You know, I believe it was that excoriation thing you mentioned, juji_mojo!

I recall having a very short bout of diarrhea some time ago. It was an isolated incident, but while I was evacuating myself I was thinking, “Hmm, I almost never get diarrhea. Is it normal for it to feel like magma pouring/spraying out?”

So I guess I scalded by butt from the unpleasant (yet extremely brief) attack of explosive diarrhea. Well, I’m completely better now, so that’s a relief.

oops that was meant to say my butt .

Rest assured I did not get scalded by a butt! :eek:

Glad to hear it Incubus.

(One less thing I have to worry about tonight Now I can sleep peacefully. Or maybe not, lately every night Ive had some pretty weird dreams. None involving your bottom though.)

FWIW, juji_mojo, I agree with White Lightning.
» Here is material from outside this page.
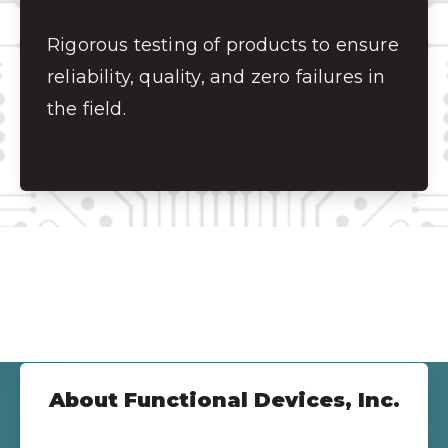
Rigorous testing of products to ensure
reliability, quality, and zero failures in
the field.
About Functional Devices, Inc.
You didn’t come off as weird or a pervert, but as a professional who was helping out a fellow Doper in need. I just hope you don’t mind me coming to you with my minor ass problems, should I have them. :slight_smile:

KC sux, thanks. I just got this creepy feeling after I posted my long butt care instruction manual that ummm… I know too much… or something.

and sure… any ass problems… IANA doctor … Iam “just” a nurse… hee hee … like any doctor is going to spend the time and effort to heal up butt rash like nurses do… but if you can describe it I can tell you if Ive seen it before and how I would approach the problem

Hmm maybe there is an "ask the…’ thread here waiting to be born, but not just yet. Im back to work tomorrow and wont see the boards much… besides even I have a limit.

juji_mojowhat about those witch hazel pads or just using witch hazel. Some of my preggers friends have used it for that raw feeling.

(Nothing like being knocked up to make a gal want to tell her friends every single that happens during the special time.)

Below is an original piece of work bearing, somewhat, on your problem. Wait till you hit 5-0, after that there’s no good health news.
Here I sit, my ‘roids a screamin’
thinking of days and a dreamin’
of sitting on the porcelain throne
with a smile and not a groan.

“Oh, wretched rectum thoust do burn,
around thee my world doest turn.”
Where are those hollowed days of glory
when all I thought of were girls quite whory?

Today my thoughts, when they wander
below the belt only grow fonder
on blessed days when brown & round
brings a smile and not a frown.

“Plenty of water,” the doctor proclaims
smiling as one who’s butt never flames.
“Fruits and veggies, that’s the fashion,
fighting fire with all natural rations.”

“Oh, unblessed buttocks, source of woe,
I curse thee as fires’s ring does grow.”
Once we were friend’s in life’s troubles
now, cursed traitor, with you I struggle.

Brown and puckered, it’s a mindless beast
controlling my destiny, my every feast.
In my youth the world before me lay
now it’s my ass that has the last say.